* begin *
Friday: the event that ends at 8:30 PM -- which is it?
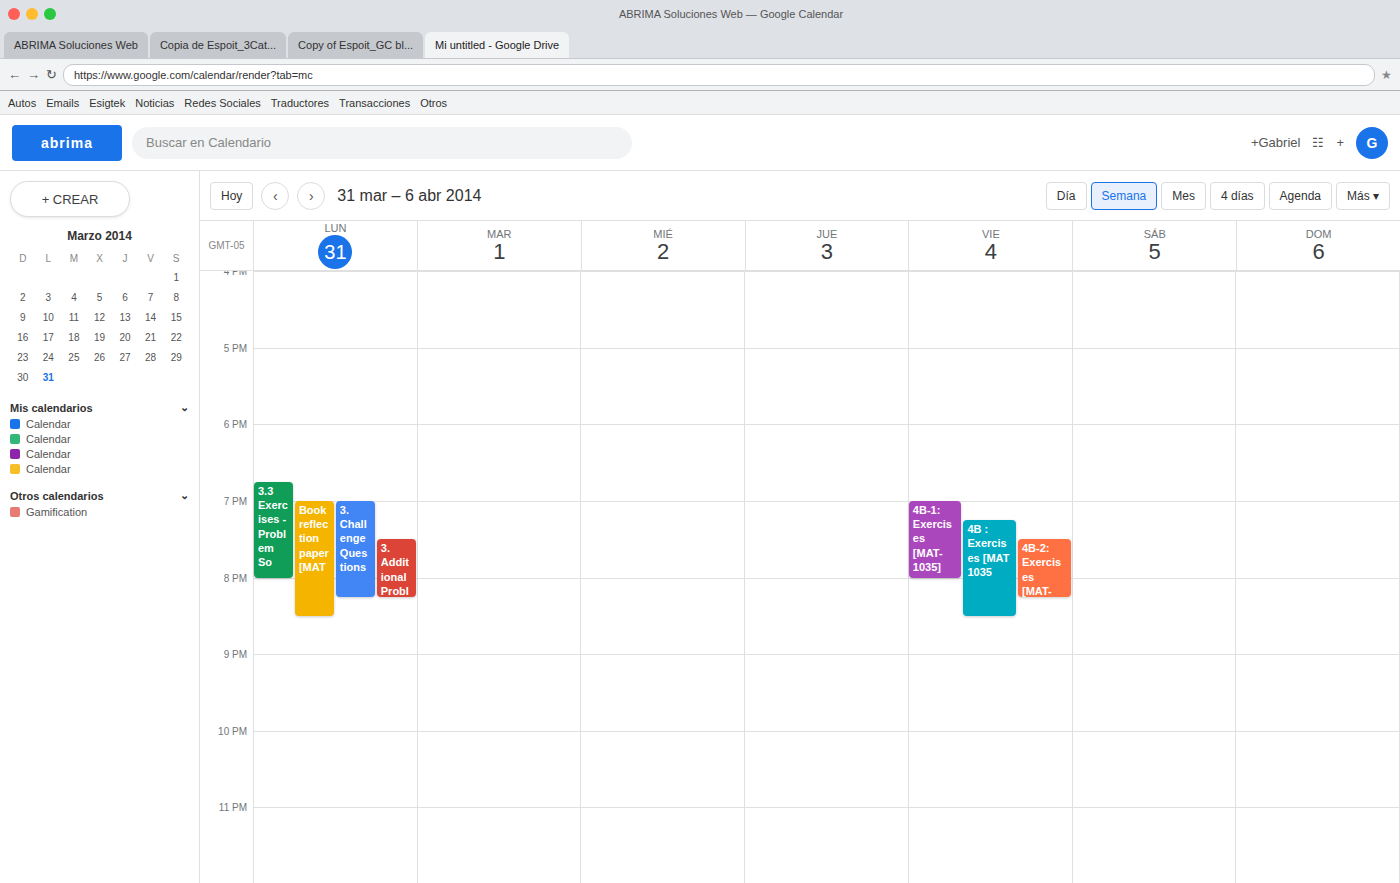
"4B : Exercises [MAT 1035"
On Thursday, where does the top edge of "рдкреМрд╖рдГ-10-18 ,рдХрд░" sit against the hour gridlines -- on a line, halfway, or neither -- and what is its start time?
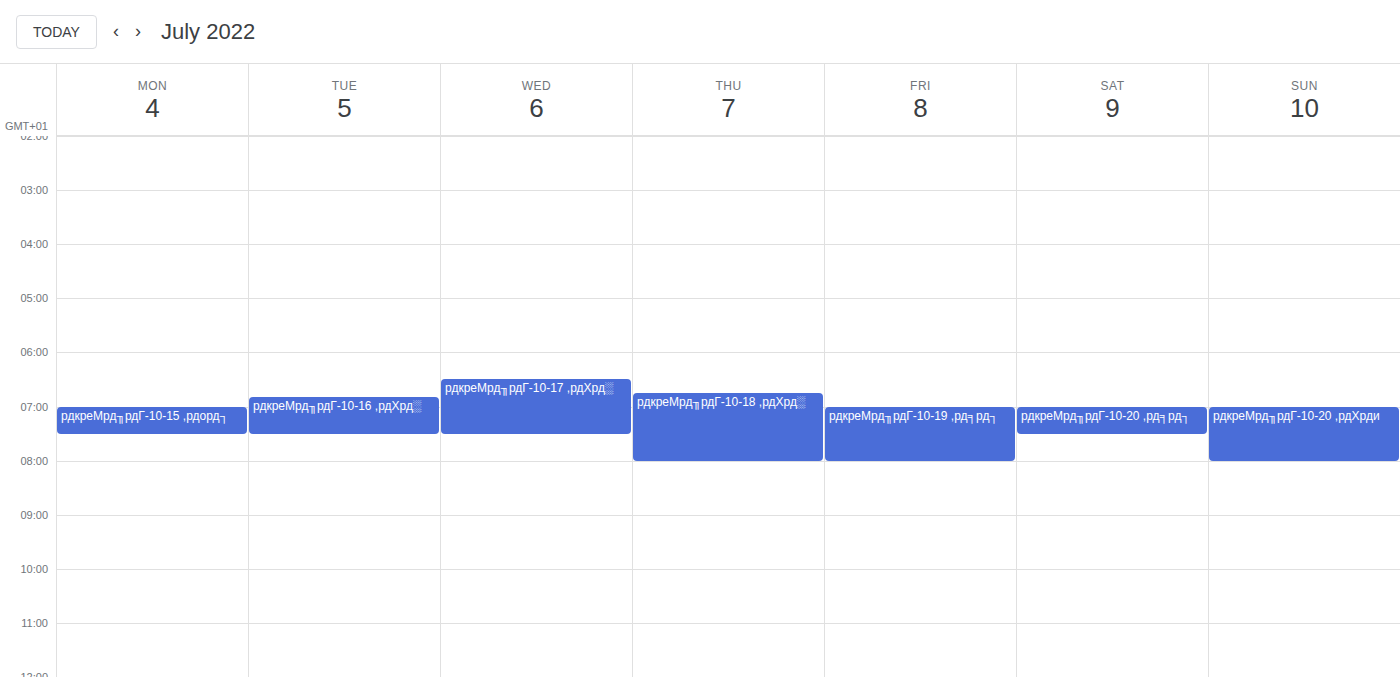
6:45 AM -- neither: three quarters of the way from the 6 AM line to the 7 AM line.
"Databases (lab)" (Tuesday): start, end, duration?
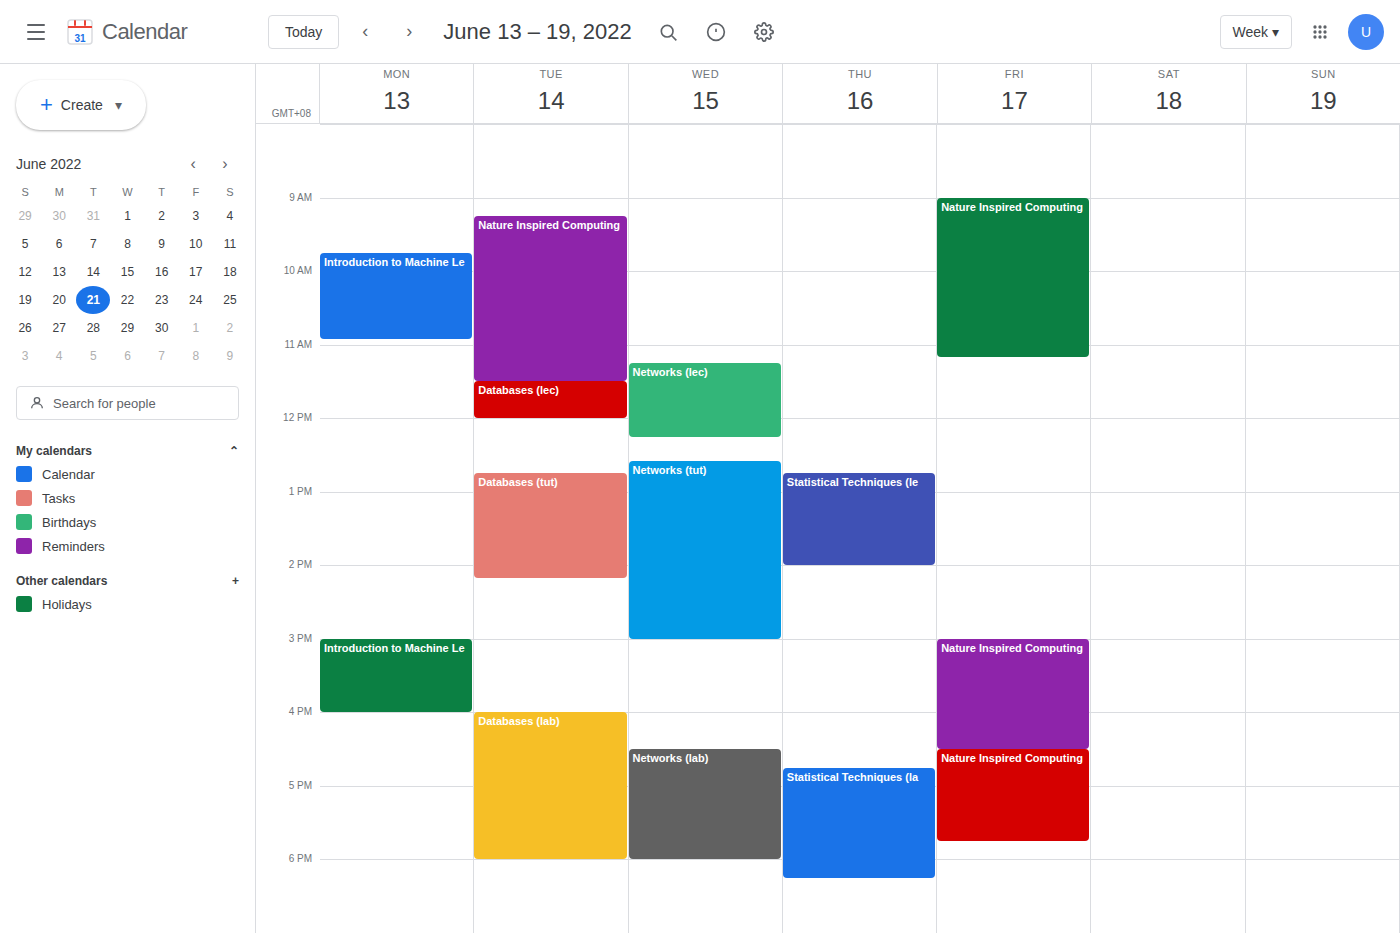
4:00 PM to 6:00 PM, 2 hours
* end *
* begin *
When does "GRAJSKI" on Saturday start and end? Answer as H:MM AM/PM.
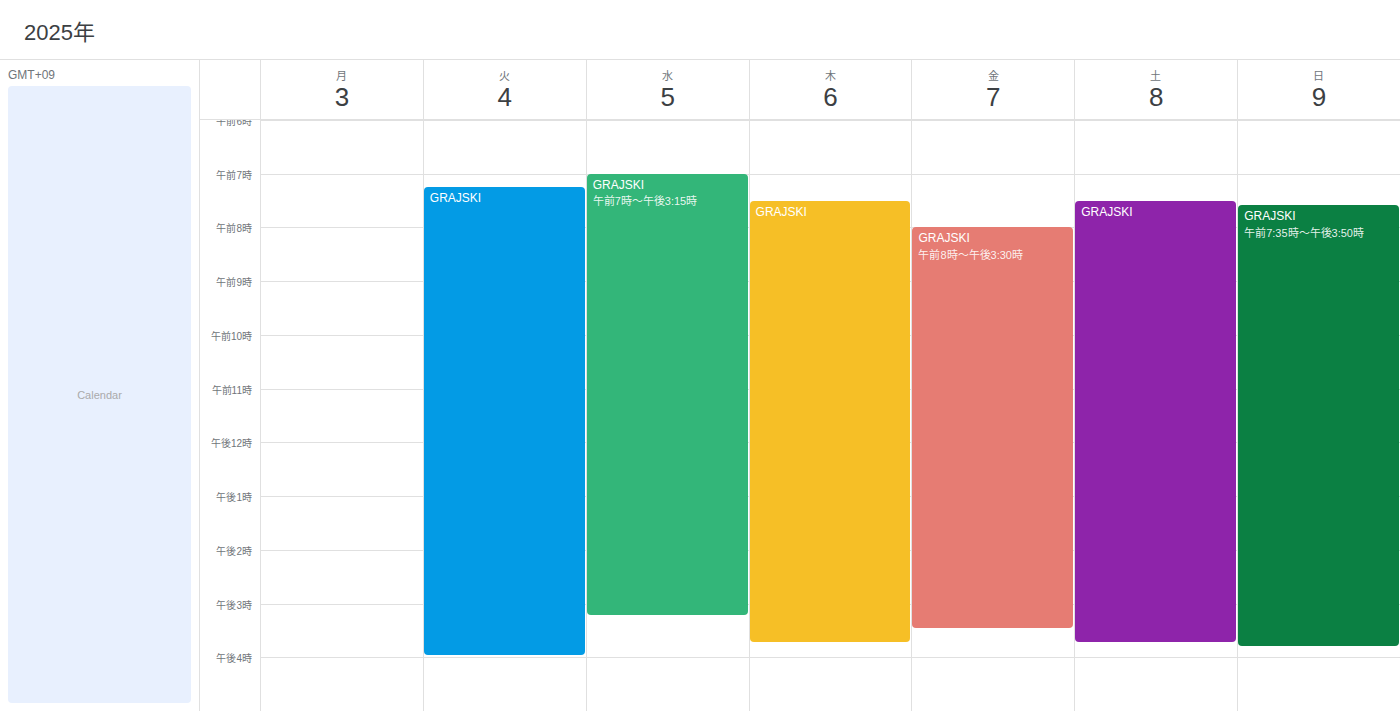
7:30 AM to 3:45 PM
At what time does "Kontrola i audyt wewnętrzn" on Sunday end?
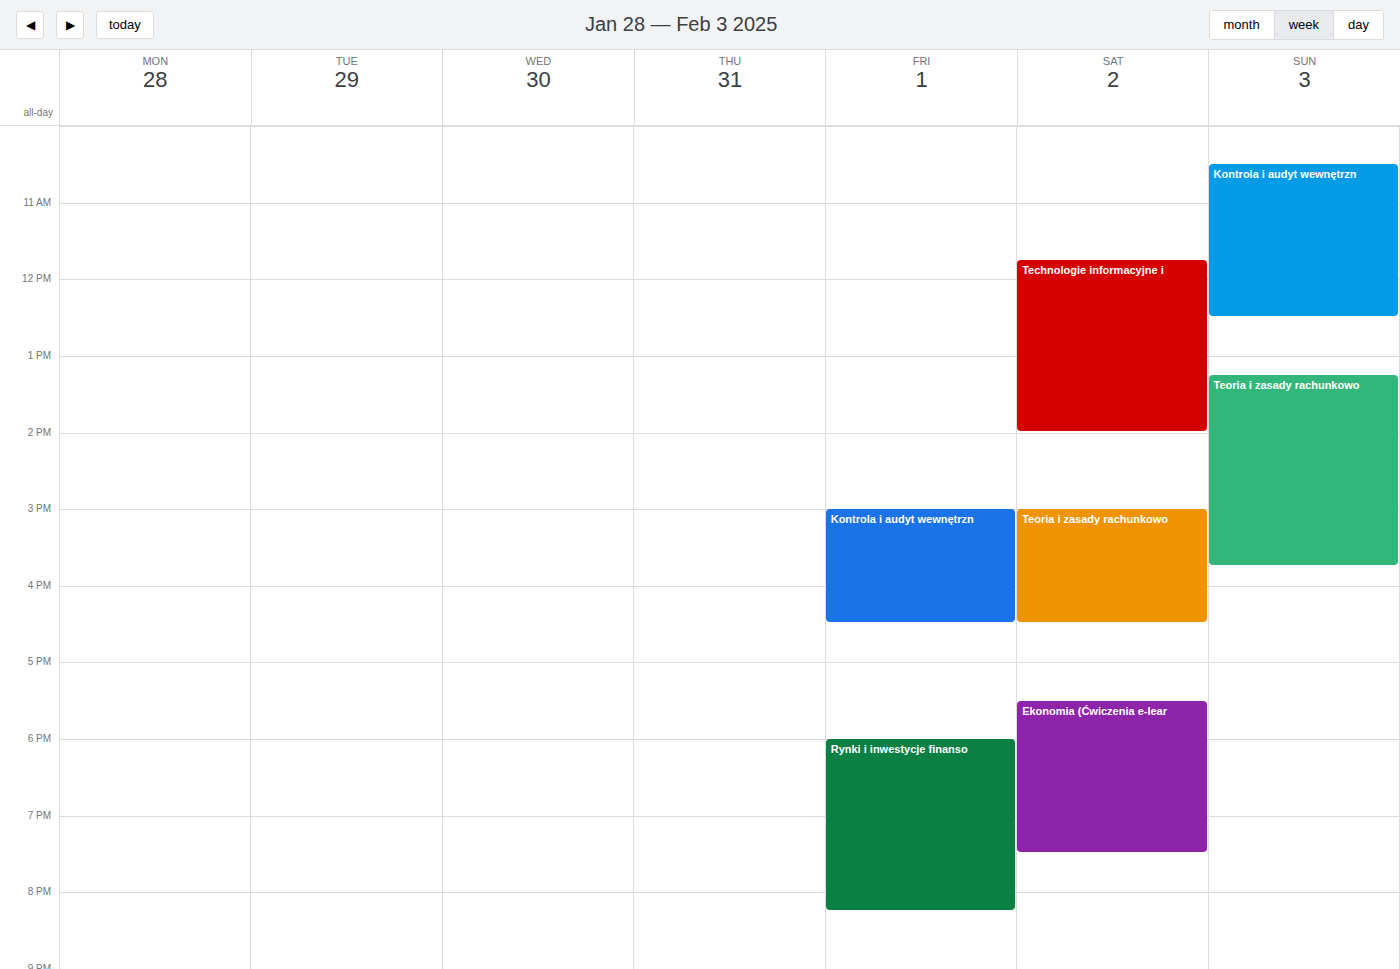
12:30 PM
* end *
*Goal*.
Show every line of the records above that contains the word "does". Case counts.

*Complete output*.
On Thursday, where does the top edge of "рдкреМрд╖рдГ-10-18 ,рдХрд░" sit against the hour gridlines -- on a line, halfway, or neither -- and what is its start time?
When does "GRAJSKI" on Saturday start and end? Answer as H:MM AM/PM.
At what time does "Kontrola i audyt wewnętrzn" on Sunday end?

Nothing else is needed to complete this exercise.